When we started SendYourDocs in 2021, we committed to being a paperless company from day one. We thought it would be easy. We were mostly right, but there were a few things we didn’t anticipate. Here’s an honest look at what “going paperless” actually involves for a small business.
What we mean by “paperless”
To be clear, we don’t mean we never touch paper. We mean that paper is never the primary record for anything. If a vendor sends us a paper invoice, we scan it and file the digital version. The paper goes in the recycling bin. Our systems of record are all digital.
The tools we use
Going paperless doesn’t require a lot of software, but you do need a few things:
- E-signatures: We use SendYourDocs (obviously) for contracts, offer letters, NDAs, and vendor agreements. Any e-signature tool that gives you audit trails and compliance will work.
- Cloud storage: Google Drive for day-to-day files. Everything lives in shared folders organized by department.

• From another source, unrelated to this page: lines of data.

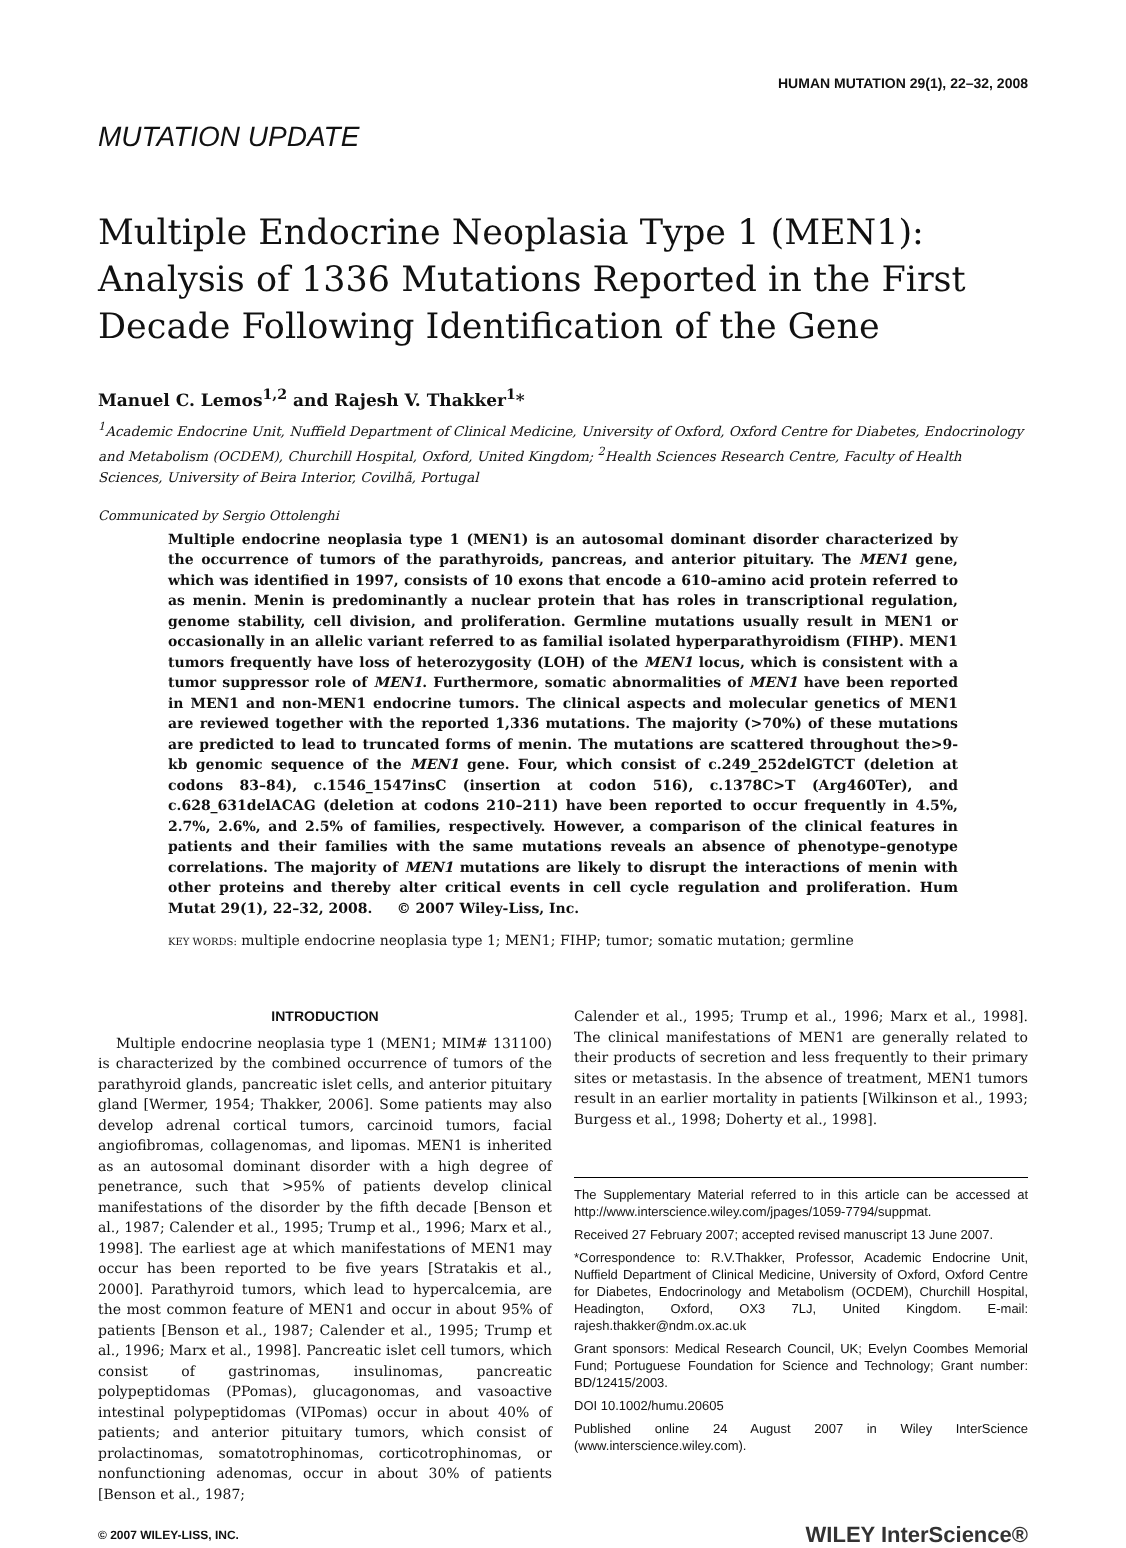HUMAN MUTATION 29(1), 22–32, 2008
MUTATION UPDATE
Multiple Endocrine Neoplasia Type 1 (MEN1): Analysis of 1336 Mutations Reported in the First Decade Following Identification of the Gene
Manuel C. Lemos<sup>1,2</sup> and Rajesh V. Thakker<sup>1</sup>*
<sup>1</sup> Academic Endocrine Unit, Nuffield Department of Clinical Medicine, University of Oxford, Oxford Centre for Diabetes, Endocrinology and Metabolism (OCDEM), Churchill Hospital, Oxford, United Kingdom; <sup>2</sup>Health Sciences Research Centre, Faculty of Health Sciences, University of Beira Interior, Covilhã, Portugal
Communicated by Sergio Ottolenghi
Multiple endocrine neoplasia type 1 (MEN1) is an autosomal dominant disorder characterized by the occurrence of tumors of the parathyroids, pancreas, and anterior pituitary. The MEN1 gene, which was identified in 1997, consists of 10 exons that encode a 610–amino acid protein referred to as menin. Menin is predominantly a nuclear protein that has roles in transcriptional regulation, genome stability, cell division, and proliferation. Germline mutations usually result in MEN1 or occasionally in an allelic variant referred to as familial isolated hyperparathyroidism (FIHP). MEN1 tumors frequently have loss of heterozygosity (LOH) of the MEN1 locus, which is consistent with a tumor suppressor role of MEN1. Furthermore, somatic abnormalities of MEN1 have been reported in MEN1 and non-MEN1 endocrine tumors. The clinical aspects and molecular genetics of MEN1 are reviewed together with the reported 1,336 mutations. The majority (>70%) of these mutations are predicted to lead to truncated forms of menin. The mutations are scattered throughout the>9-kb genomic sequence of the MEN1 gene. Four, which consist of c.249_252delGTCT (deletion at codons 83–84), c.1546_1547insC (insertion at codon 516), c.1378C>T (Arg460Ter), and c.628_631delACAG (deletion at codons 210–211) have been reported to occur frequently in 4.5%, 2.7%, 2.6%, and 2.5% of families, respectively. However, a comparison of the clinical features in patients and their families with the same mutations reveals an absence of phenotype–genotype correlations. The majority of MEN1 mutations are likely to disrupt the interactions of menin with other proteins and thereby alter critical events in cell cycle regulation and proliferation. Hum Mutat 29(1), 22–32, 2008. © 2007 Wiley-Liss, Inc.
KEY WORDS: multiple endocrine neoplasia type 1; MEN1; FIHP; tumor; somatic mutation; germline
INTRODUCTION
Multiple endocrine neoplasia type 1 (MEN1; MIM# 131100) is characterized by the combined occurrence of tumors of the parathyroid glands, pancreatic islet cells, and anterior pituitary gland [Wermer, 1954; Thakker, 2006]. Some patients may also develop adrenal cortical tumors, carcinoid tumors, facial angiofibromas, collagenomas, and lipomas. MEN1 is inherited as an autosomal dominant disorder with a high degree of penetrance, such that >95% of patients develop clinical manifestations of the disorder by the fifth decade [Benson et al., 1987; Calender et al., 1995; Trump et al., 1996; Marx et al., 1998]. The earliest age at which manifestations of MEN1 may occur has been reported to be five years [Stratakis et al., 2000]. Parathyroid tumors, which lead to hypercalcemia, are the most common feature of MEN1 and occur in about 95% of patients [Benson et al., 1987; Calender et al., 1995; Trump et al., 1996; Marx et al., 1998]. Pancreatic islet cell tumors, which consist of gastrinomas, insulinomas, pancreatic polypeptidomas (PPomas), glucagonomas, and vasoactive intestinal polypeptidomas (VIPomas) occur in about 40% of patients; and anterior pituitary tumors, which consist of prolactinomas, somatotrophinomas, corticotrophinomas, or nonfunctioning adenomas, occur in about 30% of patients [Benson et al., 1987;
Calender et al., 1995; Trump et al., 1996; Marx et al., 1998]. The clinical manifestations of MEN1 are generally related to their products of secretion and less frequently to their primary sites or metastasis. In the absence of treatment, MEN1 tumors result in an earlier mortality in patients [Wilkinson et al., 1993; Burgess et al., 1998; Doherty et al., 1998].
The Supplementary Material referred to in this article can be accessed at http://www.interscience.wiley.com/jpages/1059-7794/suppmat.
Received 27 February 2007; accepted revised manuscript 13 June 2007.
*Correspondence to: R.V.Thakker, Professor, Academic Endocrine Unit, Nuffield Department of Clinical Medicine, University of Oxford, Oxford Centre for Diabetes, Endocrinology and Metabolism (OCDEM), Churchill Hospital, Headington, Oxford, OX3 7LJ, United Kingdom. E-mail: rajesh.thakker@ndm.ox.ac.uk
Grant sponsors: Medical Research Council, UK; Evelyn Coombes Memorial Fund; Portuguese Foundation for Science and Technology; Grant number: BD/12415/2003.
DOI 10.1002/humu.20605
Published online 24 August 2007 in Wiley InterScience (www.interscience.wiley.com).
© 2007 WILEY-LISS, INC. WILEY InterScience®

- Accounting software: QuickBooks Online for invoices, receipts, and expense tracking. No more filing paper receipts.
- Scanner app: For the occasional paper document that arrives by mail. We use a phone scanner app—most of them produce clean PDFs.
- Password manager: Not directly related to paper, but once everything is digital, securing access becomes more important.
What it costs
Here’s a rough monthly cost breakdown for a team of 10:
- E-signature tool: $0–$150/month depending on volume and plan
- Cloud storage: $72/month (Google Workspace Business Starter, $7.20/user)
- Accounting software: $30–$80/month
- Scanner app: free
Total: roughly $100–$300/month. Compare that to what you spend on printer ink, paper, filing cabinets, and the time your team spends managing physical documents. For us, the math was obvious.
How long it takes
The switch itself took us about three weeks, broken into phases:
- Week 1: Set up folder structures in cloud storage. Migrate active documents from local drives. Create templates for commonly sent documents.
- Week 2: Scan and digitize any important paper records. For us, this was a small stack—we were new, so we didn’t have years of filing cabinets to deal with. If you do, budget more time here.
- Week 3: Switch all ongoing processes to digital. Invoices go through accounting software. Contracts go through e-signatures. Meeting notes go in shared docs.
After about a month, paper stopped showing up in our workflows entirely. The occasional letter arrives by mail, gets scanned, and that’s the end of it.
What worked well
- Search. This is the biggest win. Finding a specific clause in a contract from 2022 takes 10 seconds instead of 10 minutes. Everything is full-text searchable.
- Remote access. When half the team works from home, nobody has to drive to the office to pull a file from a cabinet.
- Speed of signing. Contracts that used to take days (print, sign, scan, email) now close in hours. Some close in minutes.
- Fewer lost documents. Paper gets lost. Files get mislabeled. Digital documents with consistent naming conventions and cloud backup don’t have this problem.
What we didn’t expect
- Some vendors still want paper. We work with a few companies that require wet-ink signatures on certain forms. It’s rare, but it happens. We print, sign, scan, and send back the scan. It’s annoying but infrequent.
- Tax season has quirks. Our accountant was fine with digital records, but our state requires certain filings to be submitted on paper. We had to print a handful of forms once a year. Check your state’s requirements.
- Folder discipline matters. If people don’t follow the naming and folder conventions, the system gets messy fast. We spent time in the first month correcting misfiled documents and eventually wrote a one-page guide for the team.
- Backup is non-negotiable. When everything is digital, a data loss event is catastrophic. We use cloud storage with versioning and run a separate nightly backup to a different provider. This is not optional.
Is it worth it?
For us, absolutely. We spend less money, move faster, and can find any document in seconds. The transition was not painful, but it did require some upfront effort to set up folder structures, create templates, and get everyone on the same workflow.
If you’re a small business still running on paper and email attachments, the switch is simpler than you think. Start with your most common document—probably a contract or invoice—and move it to a digital workflow. Once that’s working, add the next one. Within a month, you’ll wonder why you waited.